TASK DIRECTIONS => Go through the entries below. Copy out every line that contains "Right".

[Records excerpted from a collection]
|---|

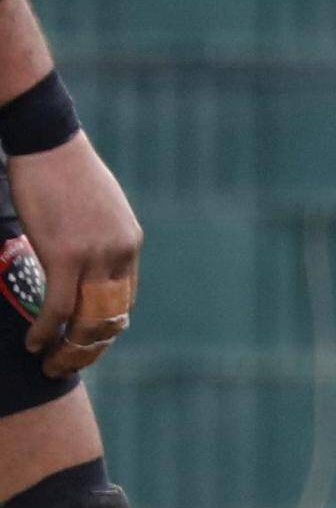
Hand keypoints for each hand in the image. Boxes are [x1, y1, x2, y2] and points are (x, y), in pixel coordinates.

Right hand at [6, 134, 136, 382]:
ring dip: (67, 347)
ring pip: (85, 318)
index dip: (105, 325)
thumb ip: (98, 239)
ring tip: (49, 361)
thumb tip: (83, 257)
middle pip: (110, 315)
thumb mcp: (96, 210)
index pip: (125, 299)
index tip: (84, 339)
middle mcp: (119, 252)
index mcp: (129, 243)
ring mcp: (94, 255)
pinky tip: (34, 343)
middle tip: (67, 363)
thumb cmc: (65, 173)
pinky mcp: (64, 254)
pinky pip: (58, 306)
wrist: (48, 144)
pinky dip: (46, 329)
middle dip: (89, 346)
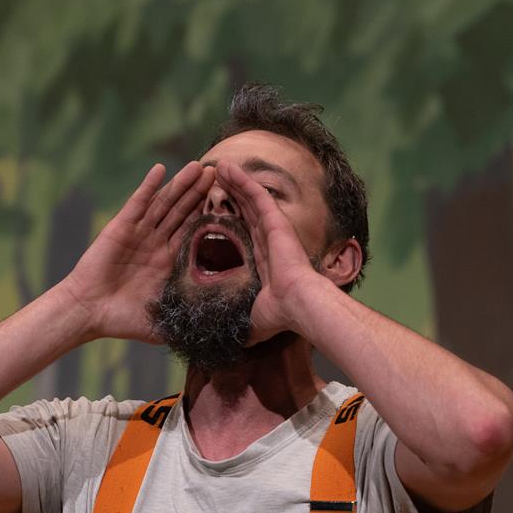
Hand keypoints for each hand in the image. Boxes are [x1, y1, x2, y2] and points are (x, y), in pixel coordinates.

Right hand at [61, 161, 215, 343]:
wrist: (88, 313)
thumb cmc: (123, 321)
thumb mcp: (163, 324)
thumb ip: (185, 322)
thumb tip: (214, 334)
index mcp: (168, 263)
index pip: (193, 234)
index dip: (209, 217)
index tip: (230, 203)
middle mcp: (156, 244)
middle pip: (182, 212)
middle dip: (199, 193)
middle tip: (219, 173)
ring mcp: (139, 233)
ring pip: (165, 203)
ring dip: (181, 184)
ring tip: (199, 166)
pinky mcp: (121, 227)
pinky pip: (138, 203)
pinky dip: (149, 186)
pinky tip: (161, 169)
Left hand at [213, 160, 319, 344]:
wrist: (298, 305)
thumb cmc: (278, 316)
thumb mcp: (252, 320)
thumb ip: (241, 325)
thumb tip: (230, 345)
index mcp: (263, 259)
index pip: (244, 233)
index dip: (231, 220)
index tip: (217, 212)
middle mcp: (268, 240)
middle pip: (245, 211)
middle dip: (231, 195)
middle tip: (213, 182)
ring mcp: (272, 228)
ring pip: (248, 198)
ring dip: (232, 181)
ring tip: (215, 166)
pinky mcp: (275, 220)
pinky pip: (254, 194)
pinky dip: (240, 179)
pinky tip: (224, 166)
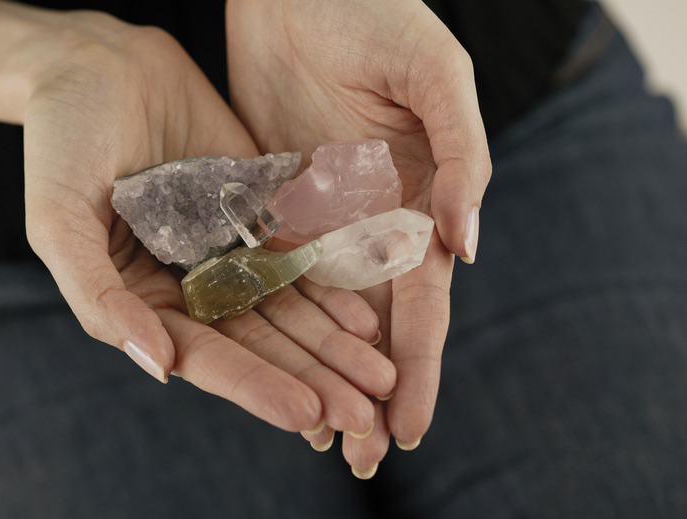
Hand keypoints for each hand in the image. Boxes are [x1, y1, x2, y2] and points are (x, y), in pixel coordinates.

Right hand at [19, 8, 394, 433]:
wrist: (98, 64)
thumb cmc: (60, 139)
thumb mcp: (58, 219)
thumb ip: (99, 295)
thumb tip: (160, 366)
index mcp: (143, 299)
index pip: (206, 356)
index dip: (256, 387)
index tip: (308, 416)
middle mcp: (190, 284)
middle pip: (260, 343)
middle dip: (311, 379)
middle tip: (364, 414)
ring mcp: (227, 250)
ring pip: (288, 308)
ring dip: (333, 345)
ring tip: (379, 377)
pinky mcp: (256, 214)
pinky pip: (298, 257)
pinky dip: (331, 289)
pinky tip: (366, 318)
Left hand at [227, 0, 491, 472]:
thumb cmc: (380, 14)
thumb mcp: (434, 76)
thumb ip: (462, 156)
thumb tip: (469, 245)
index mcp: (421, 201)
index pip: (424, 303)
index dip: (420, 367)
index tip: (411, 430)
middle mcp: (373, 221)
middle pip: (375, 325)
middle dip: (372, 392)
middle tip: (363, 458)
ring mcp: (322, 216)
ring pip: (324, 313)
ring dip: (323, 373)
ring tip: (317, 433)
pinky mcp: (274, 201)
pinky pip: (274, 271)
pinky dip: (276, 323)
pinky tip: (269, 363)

|---|

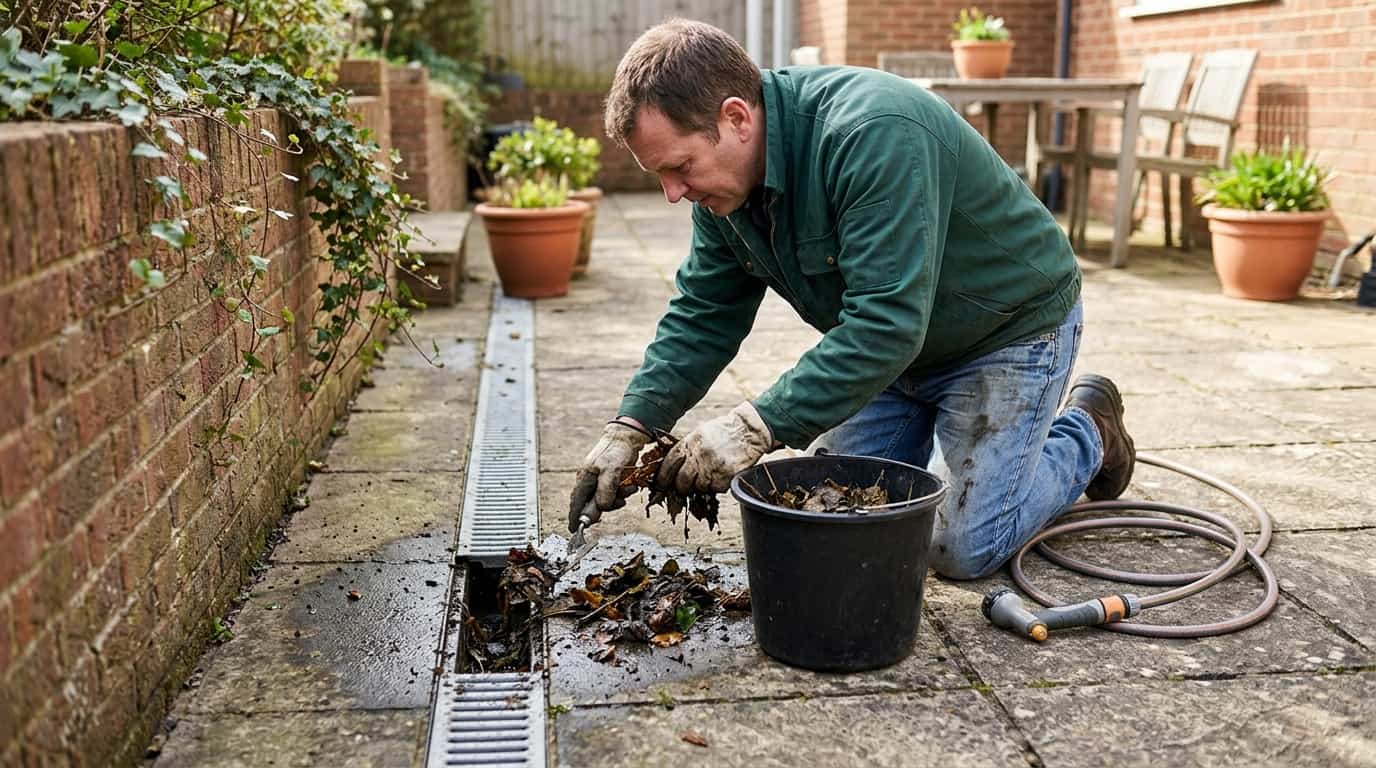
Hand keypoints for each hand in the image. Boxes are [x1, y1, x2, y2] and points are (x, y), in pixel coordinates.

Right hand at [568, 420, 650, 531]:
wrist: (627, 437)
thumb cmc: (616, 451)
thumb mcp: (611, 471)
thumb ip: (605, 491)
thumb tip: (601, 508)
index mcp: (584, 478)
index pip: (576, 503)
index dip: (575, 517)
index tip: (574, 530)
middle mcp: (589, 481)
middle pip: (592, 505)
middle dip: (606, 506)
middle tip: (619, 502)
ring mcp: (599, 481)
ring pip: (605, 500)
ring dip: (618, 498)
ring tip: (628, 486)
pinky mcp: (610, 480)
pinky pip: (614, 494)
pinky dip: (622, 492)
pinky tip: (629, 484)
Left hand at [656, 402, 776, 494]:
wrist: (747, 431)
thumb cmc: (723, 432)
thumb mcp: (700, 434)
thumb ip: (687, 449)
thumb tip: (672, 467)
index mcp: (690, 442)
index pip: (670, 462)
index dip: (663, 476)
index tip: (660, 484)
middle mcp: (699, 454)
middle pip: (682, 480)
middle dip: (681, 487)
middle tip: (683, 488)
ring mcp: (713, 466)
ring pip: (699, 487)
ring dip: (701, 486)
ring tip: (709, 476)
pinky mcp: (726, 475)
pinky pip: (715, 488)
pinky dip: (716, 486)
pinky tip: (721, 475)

|---|

TASK RESULT =>
Right hand at [6, 134, 136, 382]:
Right hand at [61, 161, 215, 343]:
Right hand at [19, 8, 394, 433]:
Right hand at [568, 420, 650, 531]:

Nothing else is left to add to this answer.